======== Document text
This is my weekday morning:
I get up between 4:30 and 5:00 am.
If I forgot to set the coffee the night before, I immediately stumble into the kitchen and put the coffee on before even going to the washroom. Yes I desperately need to go to the washroom, but time is of the essence, and at least I can piss in peace with the pleasure of knowing the coffee is under way.
I light my candles around my writing desk, and hopefully fall into some stream of consciousness writing in my book for about 45 minutes. I am very much missing the 3 or 4 cigarettes that would normally accompany that, but I am on day 5 here now since I kicked that evil shit out of my life and I still have no desire to invite it back in. They are not welcome here.
Nonetheless, 5:50 am, I usually jump in the shower, get into my gym clothes and hit the gym just after they open at 6:00 am.
Workout for 45 minutes, back home and back in the shower by 7:00, out with Morgan at 7:15, back home at 7:45, more coffee, still no cigarettes, eat something and finally jump in my truck at 8:15 to hit the office for 8:30.
================
======== Raw data
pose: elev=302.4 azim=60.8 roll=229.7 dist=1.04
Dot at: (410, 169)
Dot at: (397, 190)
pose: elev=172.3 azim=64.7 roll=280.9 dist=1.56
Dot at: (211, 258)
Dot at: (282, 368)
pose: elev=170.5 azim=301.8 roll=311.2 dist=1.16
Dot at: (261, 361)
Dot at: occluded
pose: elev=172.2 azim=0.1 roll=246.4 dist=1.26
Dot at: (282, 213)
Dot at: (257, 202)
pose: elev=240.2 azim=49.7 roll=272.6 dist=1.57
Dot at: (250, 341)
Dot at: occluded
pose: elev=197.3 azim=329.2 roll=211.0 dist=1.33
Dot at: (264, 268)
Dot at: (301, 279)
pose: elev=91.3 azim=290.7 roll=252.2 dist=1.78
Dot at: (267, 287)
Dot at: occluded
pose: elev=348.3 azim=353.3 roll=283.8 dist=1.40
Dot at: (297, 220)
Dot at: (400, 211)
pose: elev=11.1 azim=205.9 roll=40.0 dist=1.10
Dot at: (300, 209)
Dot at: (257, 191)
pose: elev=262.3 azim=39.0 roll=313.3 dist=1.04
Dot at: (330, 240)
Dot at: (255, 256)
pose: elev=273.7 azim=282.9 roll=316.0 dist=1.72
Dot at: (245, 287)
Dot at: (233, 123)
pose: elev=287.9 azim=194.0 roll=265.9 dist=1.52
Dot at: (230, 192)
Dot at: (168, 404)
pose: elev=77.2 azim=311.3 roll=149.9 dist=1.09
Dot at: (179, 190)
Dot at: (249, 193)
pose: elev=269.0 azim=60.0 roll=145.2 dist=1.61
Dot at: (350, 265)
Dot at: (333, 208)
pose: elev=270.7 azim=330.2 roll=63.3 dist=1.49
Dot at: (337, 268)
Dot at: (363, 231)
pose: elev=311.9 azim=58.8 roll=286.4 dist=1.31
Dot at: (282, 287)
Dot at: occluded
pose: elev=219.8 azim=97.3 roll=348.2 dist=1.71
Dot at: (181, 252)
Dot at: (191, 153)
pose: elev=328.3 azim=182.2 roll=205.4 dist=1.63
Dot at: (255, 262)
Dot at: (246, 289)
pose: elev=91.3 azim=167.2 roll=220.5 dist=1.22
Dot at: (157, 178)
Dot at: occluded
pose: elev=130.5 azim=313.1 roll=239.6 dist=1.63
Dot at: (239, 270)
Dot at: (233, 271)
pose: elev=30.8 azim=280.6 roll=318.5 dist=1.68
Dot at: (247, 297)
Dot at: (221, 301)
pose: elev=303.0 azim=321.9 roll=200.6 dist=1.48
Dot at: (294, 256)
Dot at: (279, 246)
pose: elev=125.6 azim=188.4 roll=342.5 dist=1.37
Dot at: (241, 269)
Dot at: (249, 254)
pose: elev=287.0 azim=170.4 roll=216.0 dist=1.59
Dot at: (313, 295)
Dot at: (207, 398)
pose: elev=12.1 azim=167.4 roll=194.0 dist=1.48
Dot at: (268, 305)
================
**Task set:**
A) In the morning-routine text, what time does the gym open?
B) Render this sentence from the morning-routine text in Spanish: "I light my candles around my writing desk, and hopefully fall into some stream of consciousness writing in my book for about 45 minutes."

**Answers to the problems:**
A) 6:00 am

B) Enciendo mis velas alrededor de mi escritorio y, con suerte, me sumerjo en una escritura de flujo de conciencia en mi cuaderno durante unos 45 minutos.